Quantcast
Last updated on April 17, 2014 at 8:12 EDT

What is a Reptile?

April 26, 2013

Hi, I’m Emerald Robinson, and in this “What is” video, we’ll discuss the characteristics of reptiles.

Reptiles are the group of cold-blooded, egg-laying animals that have scales or bony plates called “scutes,” for body covering.

All of the approximately 9700 reptiles known to science are classified in the Eukarya domain, since their cells have nuclei. They are in the class Reptilia in the animal kingdom, and are vertebrates, meaning that they have a backbone. Reptiles were the first “terrestrial” vertebrates – animals that were able to live entirely on land.

Reptiles lay eggs that do not require water, and instead have specialized membranes that serve to support, nourish, and protect their growing young. These so-called amniotic eggs are also produced by birds and mammals.

All reptiles have dry skin that is covered with either scales or scutes. These structures, made largely of a watertight protein called keratin, help prevent water loss. Reptiles also experience “pulmonary breathing,” meaning they, like birds and mammals, have lungs housed in a rib cage that enable them to get oxygen from the air.

Reptiles are cold-blooded, or “ectothermic,” since they rely on an outside source of heat to regulate their body temperature. They are also “poikilothermic,” as their body temperature goes up and down based on the temperature of their environment.

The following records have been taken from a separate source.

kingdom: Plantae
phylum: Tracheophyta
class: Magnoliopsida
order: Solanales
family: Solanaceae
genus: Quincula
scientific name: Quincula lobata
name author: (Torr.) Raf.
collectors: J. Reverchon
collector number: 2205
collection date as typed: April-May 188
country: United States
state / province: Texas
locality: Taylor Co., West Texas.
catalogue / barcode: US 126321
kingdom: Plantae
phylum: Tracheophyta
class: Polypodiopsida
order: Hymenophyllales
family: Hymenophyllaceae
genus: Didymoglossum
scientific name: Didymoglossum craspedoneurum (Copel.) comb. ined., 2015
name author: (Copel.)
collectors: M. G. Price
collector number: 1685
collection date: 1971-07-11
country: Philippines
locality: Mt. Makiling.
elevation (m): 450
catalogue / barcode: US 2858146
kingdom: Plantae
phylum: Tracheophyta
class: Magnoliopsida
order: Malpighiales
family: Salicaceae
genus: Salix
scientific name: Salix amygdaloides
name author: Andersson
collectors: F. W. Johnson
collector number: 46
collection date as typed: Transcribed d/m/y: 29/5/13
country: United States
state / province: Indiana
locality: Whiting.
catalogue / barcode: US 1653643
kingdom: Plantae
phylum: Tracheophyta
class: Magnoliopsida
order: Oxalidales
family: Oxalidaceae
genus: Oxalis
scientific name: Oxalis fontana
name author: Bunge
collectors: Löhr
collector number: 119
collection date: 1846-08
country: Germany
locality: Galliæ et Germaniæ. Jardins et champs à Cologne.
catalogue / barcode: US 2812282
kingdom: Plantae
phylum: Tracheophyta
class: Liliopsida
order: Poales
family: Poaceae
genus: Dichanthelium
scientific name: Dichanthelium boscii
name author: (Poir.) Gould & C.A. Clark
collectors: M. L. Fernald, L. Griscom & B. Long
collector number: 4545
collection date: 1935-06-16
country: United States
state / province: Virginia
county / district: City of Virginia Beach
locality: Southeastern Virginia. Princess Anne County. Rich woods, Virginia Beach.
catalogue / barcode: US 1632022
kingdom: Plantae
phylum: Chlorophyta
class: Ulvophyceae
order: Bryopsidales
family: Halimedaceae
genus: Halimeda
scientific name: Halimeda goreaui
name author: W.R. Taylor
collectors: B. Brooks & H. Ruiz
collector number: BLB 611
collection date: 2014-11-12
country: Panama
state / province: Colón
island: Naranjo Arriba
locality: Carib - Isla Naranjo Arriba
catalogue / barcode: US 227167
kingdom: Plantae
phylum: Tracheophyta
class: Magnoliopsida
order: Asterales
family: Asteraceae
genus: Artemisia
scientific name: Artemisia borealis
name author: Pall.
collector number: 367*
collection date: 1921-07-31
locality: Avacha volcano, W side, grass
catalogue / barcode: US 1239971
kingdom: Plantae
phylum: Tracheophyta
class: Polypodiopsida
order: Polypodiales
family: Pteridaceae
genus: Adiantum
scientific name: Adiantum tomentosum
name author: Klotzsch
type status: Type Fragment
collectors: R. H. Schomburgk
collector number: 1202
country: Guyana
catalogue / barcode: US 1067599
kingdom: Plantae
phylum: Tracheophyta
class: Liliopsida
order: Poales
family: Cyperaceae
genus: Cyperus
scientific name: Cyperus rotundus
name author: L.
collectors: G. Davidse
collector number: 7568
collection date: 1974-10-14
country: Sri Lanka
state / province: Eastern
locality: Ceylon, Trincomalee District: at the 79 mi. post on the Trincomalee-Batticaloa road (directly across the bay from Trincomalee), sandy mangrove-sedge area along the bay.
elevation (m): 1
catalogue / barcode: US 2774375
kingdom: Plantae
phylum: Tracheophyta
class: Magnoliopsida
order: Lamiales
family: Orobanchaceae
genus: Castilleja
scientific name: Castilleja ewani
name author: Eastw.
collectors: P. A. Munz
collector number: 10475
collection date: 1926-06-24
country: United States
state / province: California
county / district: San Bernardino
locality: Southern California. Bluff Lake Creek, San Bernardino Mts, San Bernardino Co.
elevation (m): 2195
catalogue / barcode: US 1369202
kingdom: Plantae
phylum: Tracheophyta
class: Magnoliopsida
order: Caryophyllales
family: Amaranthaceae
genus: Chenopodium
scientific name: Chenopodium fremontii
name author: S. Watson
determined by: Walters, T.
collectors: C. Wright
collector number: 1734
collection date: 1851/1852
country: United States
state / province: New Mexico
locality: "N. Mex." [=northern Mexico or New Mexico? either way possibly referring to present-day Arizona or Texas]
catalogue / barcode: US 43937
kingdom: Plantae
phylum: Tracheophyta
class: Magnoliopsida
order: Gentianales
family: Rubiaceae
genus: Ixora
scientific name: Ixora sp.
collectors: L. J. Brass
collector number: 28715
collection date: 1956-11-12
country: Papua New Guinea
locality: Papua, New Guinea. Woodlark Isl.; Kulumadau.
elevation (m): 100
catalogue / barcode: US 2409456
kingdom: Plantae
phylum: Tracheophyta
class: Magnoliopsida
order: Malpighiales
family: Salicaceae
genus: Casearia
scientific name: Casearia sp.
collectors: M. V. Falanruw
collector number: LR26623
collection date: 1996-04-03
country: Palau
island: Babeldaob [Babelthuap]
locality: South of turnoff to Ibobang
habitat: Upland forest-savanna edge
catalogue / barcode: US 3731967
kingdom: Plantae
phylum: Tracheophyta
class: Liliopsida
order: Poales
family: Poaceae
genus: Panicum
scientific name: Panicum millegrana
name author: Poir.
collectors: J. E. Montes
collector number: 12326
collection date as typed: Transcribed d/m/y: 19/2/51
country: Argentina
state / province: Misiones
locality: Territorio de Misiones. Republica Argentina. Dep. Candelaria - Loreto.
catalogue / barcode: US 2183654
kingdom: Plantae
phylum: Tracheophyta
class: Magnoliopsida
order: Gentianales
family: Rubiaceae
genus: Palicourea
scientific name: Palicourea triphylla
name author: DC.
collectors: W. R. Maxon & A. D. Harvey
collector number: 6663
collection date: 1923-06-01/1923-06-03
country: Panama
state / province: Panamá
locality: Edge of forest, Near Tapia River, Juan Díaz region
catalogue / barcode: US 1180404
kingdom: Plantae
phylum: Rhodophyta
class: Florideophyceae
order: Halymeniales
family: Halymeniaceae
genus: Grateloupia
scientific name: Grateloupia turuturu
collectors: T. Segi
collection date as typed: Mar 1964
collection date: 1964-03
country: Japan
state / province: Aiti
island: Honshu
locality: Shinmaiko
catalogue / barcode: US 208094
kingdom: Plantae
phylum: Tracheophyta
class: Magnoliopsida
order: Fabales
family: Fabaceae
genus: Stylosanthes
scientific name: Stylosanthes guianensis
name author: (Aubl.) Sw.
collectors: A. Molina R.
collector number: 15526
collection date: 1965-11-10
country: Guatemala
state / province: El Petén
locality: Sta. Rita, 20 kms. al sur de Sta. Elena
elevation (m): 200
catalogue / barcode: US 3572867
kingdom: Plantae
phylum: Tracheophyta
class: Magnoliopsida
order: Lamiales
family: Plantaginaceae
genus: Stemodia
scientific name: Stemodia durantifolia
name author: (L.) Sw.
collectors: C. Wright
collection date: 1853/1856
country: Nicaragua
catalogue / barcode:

There are four groups of modern reptiles: turtles and tortoises, all of which have a body covered with a shell; lizards and snakes, which have a lower jaw not directly connected to their skull; alligators and crocodiles, the largest living reptiles, and tuataras, large lizardlike animals native only to areas around New Zealand.

The largest reptile that every lived was possibly a mega-dinosaur called Amphicoelias, which measured about 200 feet in length and weighed about 270,000 pounds. This giant and other prehistoric reptiles went extinct about 65 million years ago.